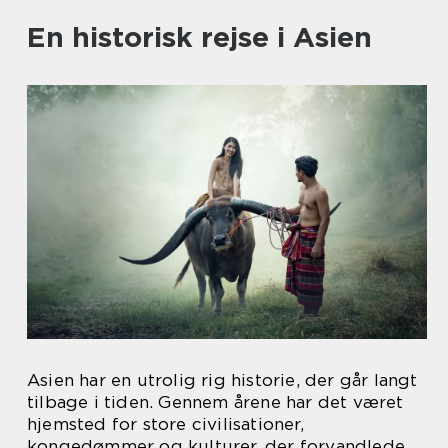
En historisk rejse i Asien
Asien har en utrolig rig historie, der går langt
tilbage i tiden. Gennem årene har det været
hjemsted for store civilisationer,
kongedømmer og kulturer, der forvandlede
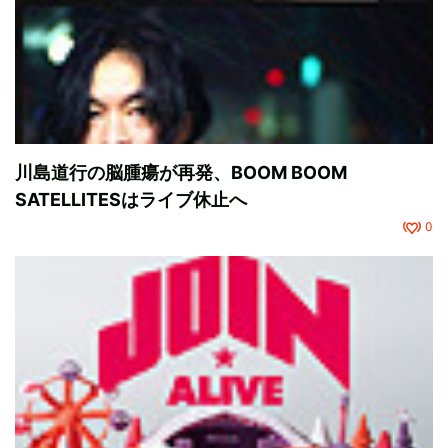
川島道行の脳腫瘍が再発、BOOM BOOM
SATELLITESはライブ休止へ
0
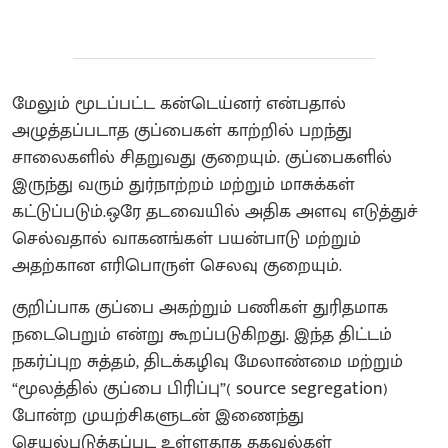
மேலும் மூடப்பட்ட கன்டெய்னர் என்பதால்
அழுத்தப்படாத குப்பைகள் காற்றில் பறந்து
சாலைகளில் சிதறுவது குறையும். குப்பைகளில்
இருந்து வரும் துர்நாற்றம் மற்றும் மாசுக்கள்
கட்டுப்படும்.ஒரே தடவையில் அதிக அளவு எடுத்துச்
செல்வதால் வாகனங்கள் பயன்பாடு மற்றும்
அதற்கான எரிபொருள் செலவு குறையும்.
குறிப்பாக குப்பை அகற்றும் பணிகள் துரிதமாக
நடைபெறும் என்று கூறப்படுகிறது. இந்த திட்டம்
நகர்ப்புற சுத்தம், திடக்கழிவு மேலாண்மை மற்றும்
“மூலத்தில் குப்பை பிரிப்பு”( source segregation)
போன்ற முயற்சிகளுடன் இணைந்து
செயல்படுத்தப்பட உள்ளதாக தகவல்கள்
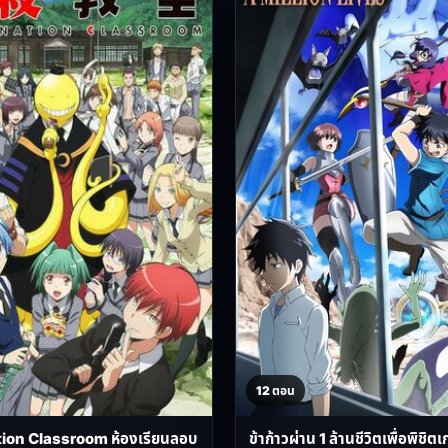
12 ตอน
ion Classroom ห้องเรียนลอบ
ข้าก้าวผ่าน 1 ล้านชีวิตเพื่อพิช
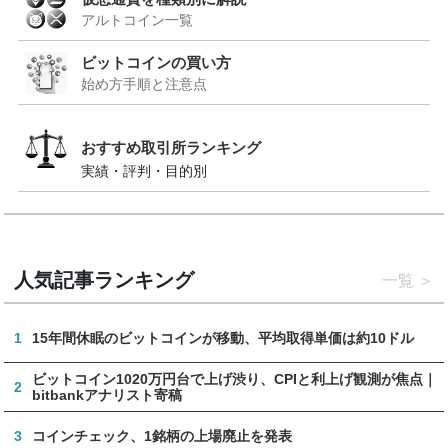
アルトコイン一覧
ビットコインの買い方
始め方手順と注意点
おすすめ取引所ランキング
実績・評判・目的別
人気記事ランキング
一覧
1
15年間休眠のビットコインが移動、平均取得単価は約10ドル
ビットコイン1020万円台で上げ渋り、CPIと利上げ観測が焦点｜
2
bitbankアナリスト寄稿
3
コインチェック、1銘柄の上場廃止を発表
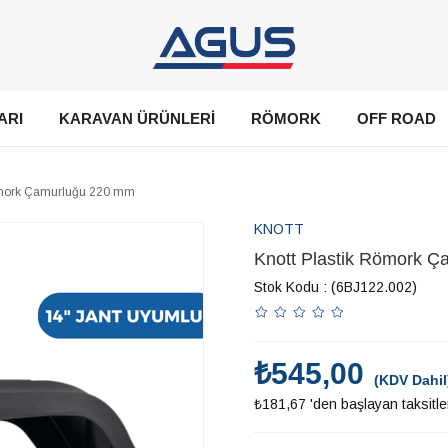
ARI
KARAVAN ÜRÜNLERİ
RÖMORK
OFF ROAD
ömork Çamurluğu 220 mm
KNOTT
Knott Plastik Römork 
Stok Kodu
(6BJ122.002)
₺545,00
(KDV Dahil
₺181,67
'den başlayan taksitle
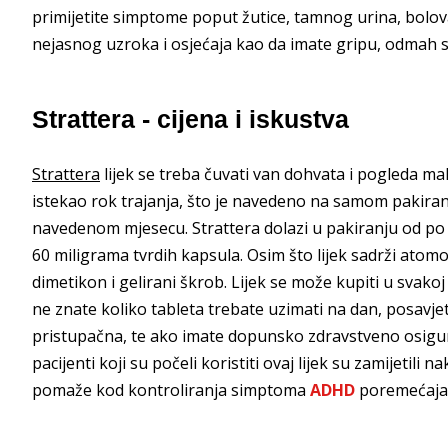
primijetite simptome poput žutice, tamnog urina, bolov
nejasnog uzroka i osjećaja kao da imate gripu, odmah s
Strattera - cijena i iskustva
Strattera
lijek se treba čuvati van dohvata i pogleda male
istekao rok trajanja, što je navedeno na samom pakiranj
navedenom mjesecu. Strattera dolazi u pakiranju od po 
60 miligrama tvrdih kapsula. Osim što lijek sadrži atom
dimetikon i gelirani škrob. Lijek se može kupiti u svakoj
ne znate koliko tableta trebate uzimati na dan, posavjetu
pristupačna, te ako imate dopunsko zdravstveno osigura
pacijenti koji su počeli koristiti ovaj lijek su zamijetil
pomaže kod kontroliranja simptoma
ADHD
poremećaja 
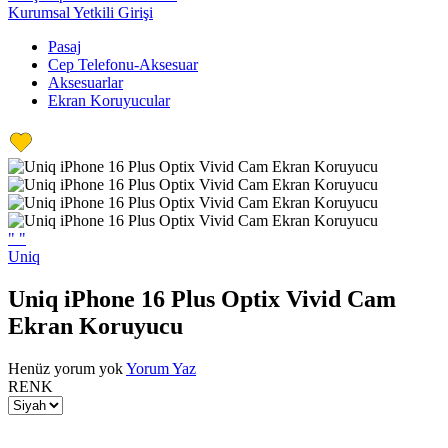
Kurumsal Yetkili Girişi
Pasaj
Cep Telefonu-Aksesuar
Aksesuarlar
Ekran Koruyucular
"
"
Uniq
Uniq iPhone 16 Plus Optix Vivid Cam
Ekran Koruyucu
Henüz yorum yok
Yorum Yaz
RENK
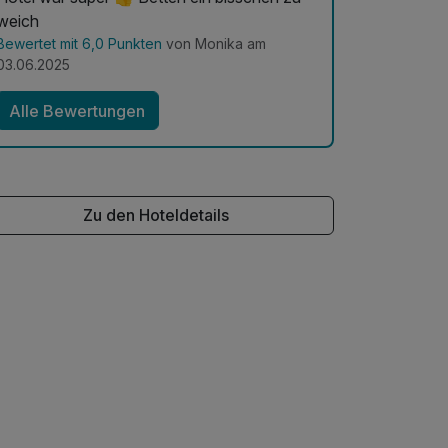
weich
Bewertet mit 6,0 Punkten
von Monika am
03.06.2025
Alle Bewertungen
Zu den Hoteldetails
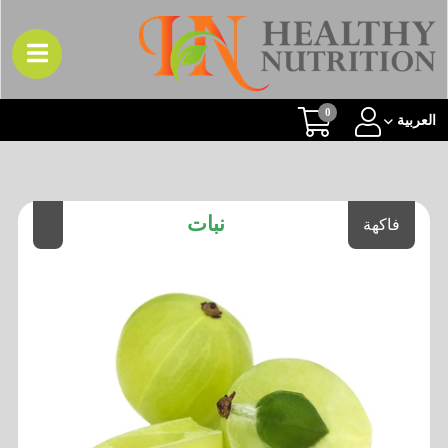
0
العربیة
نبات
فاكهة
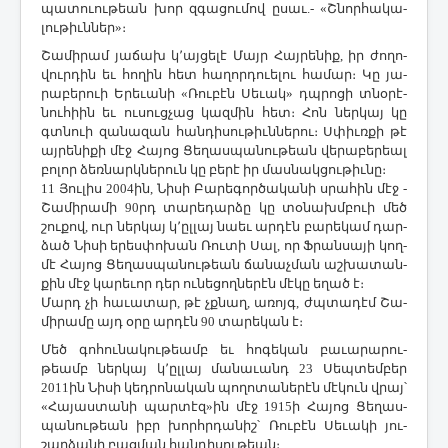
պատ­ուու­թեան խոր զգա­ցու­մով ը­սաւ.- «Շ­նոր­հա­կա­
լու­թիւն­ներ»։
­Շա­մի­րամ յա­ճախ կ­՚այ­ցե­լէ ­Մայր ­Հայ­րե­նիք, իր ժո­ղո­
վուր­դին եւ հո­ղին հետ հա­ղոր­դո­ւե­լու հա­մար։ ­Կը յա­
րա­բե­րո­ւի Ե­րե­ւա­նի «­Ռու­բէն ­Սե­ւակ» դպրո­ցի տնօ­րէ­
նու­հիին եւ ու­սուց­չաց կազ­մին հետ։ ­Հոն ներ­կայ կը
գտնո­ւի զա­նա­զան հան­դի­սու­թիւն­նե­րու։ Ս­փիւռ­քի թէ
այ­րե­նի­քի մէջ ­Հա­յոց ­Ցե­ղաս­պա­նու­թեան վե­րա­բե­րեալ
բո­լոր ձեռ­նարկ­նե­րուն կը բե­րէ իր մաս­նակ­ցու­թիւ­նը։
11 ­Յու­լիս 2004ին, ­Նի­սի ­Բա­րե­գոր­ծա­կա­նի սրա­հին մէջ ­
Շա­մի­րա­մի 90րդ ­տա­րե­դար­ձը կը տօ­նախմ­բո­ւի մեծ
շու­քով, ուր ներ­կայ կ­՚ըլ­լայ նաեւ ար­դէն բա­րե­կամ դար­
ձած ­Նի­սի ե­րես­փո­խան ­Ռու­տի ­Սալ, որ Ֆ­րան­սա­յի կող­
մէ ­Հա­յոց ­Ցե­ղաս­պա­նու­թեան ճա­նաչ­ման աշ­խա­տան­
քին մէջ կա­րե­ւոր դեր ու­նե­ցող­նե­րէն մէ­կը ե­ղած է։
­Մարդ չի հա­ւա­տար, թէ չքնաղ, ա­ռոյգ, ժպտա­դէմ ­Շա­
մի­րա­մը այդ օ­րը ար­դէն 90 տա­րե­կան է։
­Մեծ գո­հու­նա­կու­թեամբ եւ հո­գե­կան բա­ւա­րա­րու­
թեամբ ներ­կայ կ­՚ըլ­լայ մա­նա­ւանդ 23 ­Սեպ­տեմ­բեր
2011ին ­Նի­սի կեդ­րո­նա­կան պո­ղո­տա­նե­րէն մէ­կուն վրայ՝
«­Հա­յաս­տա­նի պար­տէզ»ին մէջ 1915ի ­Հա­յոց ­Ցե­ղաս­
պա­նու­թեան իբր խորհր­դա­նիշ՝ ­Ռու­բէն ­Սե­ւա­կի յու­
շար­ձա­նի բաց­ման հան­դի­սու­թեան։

◆ The task ◆
Rename "Strattera" to "Atomoksetin" everywhere it appears in the items, and write out the text of all the items again with nothing else changed. Leave the pictures out of your answer.

◆ Worked solution ◆
En historisk rejse i Asien
Asien har en utrolig rig historie, der går langt
tilbage i tiden. Gennem årene har det været
hjemsted for store civilisationer,
kongedømmer og kulturer, der forvandlede
川島道行の脳腫瘍が再発、BOOM BOOM
SATELLITESはライブ休止へ
0
மேலும் மூடப்பட்ட கன்டெய்னர் என்பதால்
அழுத்தப்படாத குப்பைகள் காற்றில் பறந்து
சாலைகளில் சிதறுவது குறையும். குப்பைகளில்
இருந்து வரும் துர்நாற்றம் மற்றும் மாசுக்கள்
கட்டுப்படும்.ஒரே தடவையில் அதிக அளவு எடுத்துச்
செல்வதால் வாகனங்கள் பயன்பாடு மற்றும்
அதற்கான எரிபொருள் செலவு குறையும்.
குறிப்பாக குப்பை அகற்றும் பணிகள் துரிதமாக
நடைபெறும் என்று கூறப்படுகிறது. இந்த திட்டம்
நகர்ப்புற சுத்தம், திடக்கழிவு மேலாண்மை மற்றும்
“மூலத்தில் குப்பை பிரிப்பு”( source segregation)
போன்ற முயற்சிகளுடன் இணைந்து
செயல்படுத்தப்பட உள்ளதாக தகவல்கள்
12 ตอน
ion Classroom ห้องเรียนลอบ
ข้าก้าวผ่าน 1 ล้านชีวิตเพื่อพิช
アルトコイン一覧
ビットコインの買い方
始め方手順と注意点
おすすめ取引所ランキング
実績・評判・目的別
人気記事ランキング
一覧
1
15年間休眠のビットコインが移動、平均取得単価は約10ドル
ビットコイン1020万円台で上げ渋り、CPIと利上げ観測が焦点｜
2
bitbankアナリスト寄稿
3
コインチェック、1銘柄の上場廃止を発表
ARI
KARAVAN ÜRÜNLERİ
RÖMORK
OFF ROAD
ömork Çamurluğu 220 mm
KNOTT
Knott Plastik Römork 
Stok Kodu
(6BJ122.002)
₺545,00
(KDV Dahil
₺181,67
'den başlayan taksitle
primijetite simptome poput žutice, tamnog urina, bolov
nejasnog uzroka i osjećaja kao da imate gripu, odmah s
Atomoksetin - cijena i iskustva
Atomoksetin
lijek se treba čuvati van dohvata i pogleda male
istekao rok trajanja, što je navedeno na samom pakiranj
navedenom mjesecu. Atomoksetin dolazi u pakiranju od po 
60 miligrama tvrdih kapsula. Osim što lijek sadrži atom
dimetikon i gelirani škrob. Lijek se može kupiti u svakoj
ne znate koliko tableta trebate uzimati na dan, posavjetu
pristupačna, te ako imate dopunsko zdravstveno osigura
pacijenti koji su počeli koristiti ovaj lijek su zamijetil
pomaže kod kontroliranja simptoma
ADHD
poremećaja 
Kurumsal Yetkili Girişi
Pasaj
Cep Telefonu-Aksesuar
Aksesuarlar
Ekran Koruyucular
"
"
Uniq
Uniq iPhone 16 Plus Optix Vivid Cam
Ekran Koruyucu
Henüz yorum yok
Yorum Yaz
RENK
weich
Bewertet mit 6,0 Punkten
von Monika am
03.06.2025
Alle Bewertungen
Zu den Hoteldetails
0
العربیة
نبات
فاكهة
պատ­ուու­թեան խոր զգա­ցու­մով ը­սաւ.- «Շ­նոր­հա­կա­
լու­թիւն­ներ»։
­Շա­մի­րամ յա­ճախ կ­՚այ­ցե­լէ ­Մայր ­Հայ­րե­նիք, իր ժո­ղո­
վուր­դին եւ հո­ղին հետ հա­ղոր­դո­ւե­լու հա­մար։ ­Կը յա­
րա­բե­րո­ւի Ե­րե­ւա­նի «­Ռու­բէն ­Սե­ւակ» դպրո­ցի տնօ­րէ­
նու­հիին եւ ու­սուց­չաց կազ­մին հետ։ ­Հոն ներ­կայ կը
գտնո­ւի զա­նա­զան հան­դի­սու­թիւն­նե­րու։ Ս­փիւռ­քի թէ
այ­րե­նի­քի մէջ ­Հա­յոց ­Ցե­ղաս­պա­նու­թեան վե­րա­բե­րեալ
բո­լոր ձեռ­նարկ­նե­րուն կը բե­րէ իր մաս­նակ­ցու­թիւ­նը։
11 ­Յու­լիս 2004ին, ­Նի­սի ­Բա­րե­գոր­ծա­կա­նի սրա­հին մէջ ­
Շա­մի­րա­մի 90րդ ­տա­րե­դար­ձը կը տօ­նախմ­բո­ւի մեծ
շու­քով, ուր ներ­կայ կ­՚ըլ­լայ նաեւ ար­դէն բա­րե­կամ դար­
ձած ­Նի­սի ե­րես­փո­խան ­Ռու­տի ­Սալ, որ Ֆ­րան­սա­յի կող­
մէ ­Հա­յոց ­Ցե­ղաս­պա­նու­թեան ճա­նաչ­ման աշ­խա­տան­
քին մէջ կա­րե­ւոր դեր ու­նե­ցող­նե­րէն մէ­կը ե­ղած է։
­Մարդ չի հա­ւա­տար, թէ չքնաղ, ա­ռոյգ, ժպտա­դէմ ­Շա­
մի­րա­մը այդ օ­րը ար­դէն 90 տա­րե­կան է։
­Մեծ գո­հու­նա­կու­թեամբ եւ հո­գե­կան բա­ւա­րա­րու­
թեամբ ներ­կայ կ­՚ըլ­լայ մա­նա­ւանդ 23 ­Սեպ­տեմ­բեր
2011ին ­Նի­սի կեդ­րո­նա­կան պո­ղո­տա­նե­րէն մէ­կուն վրայ՝
«­Հա­յաս­տա­նի պար­տէզ»ին մէջ 1915ի ­Հա­յոց ­Ցե­ղաս­
պա­նու­թեան իբր խորհր­դա­նիշ՝ ­Ռու­բէն ­Սե­ւա­կի յու­
շար­ձա­նի բաց­ման հան­դի­սու­թեան։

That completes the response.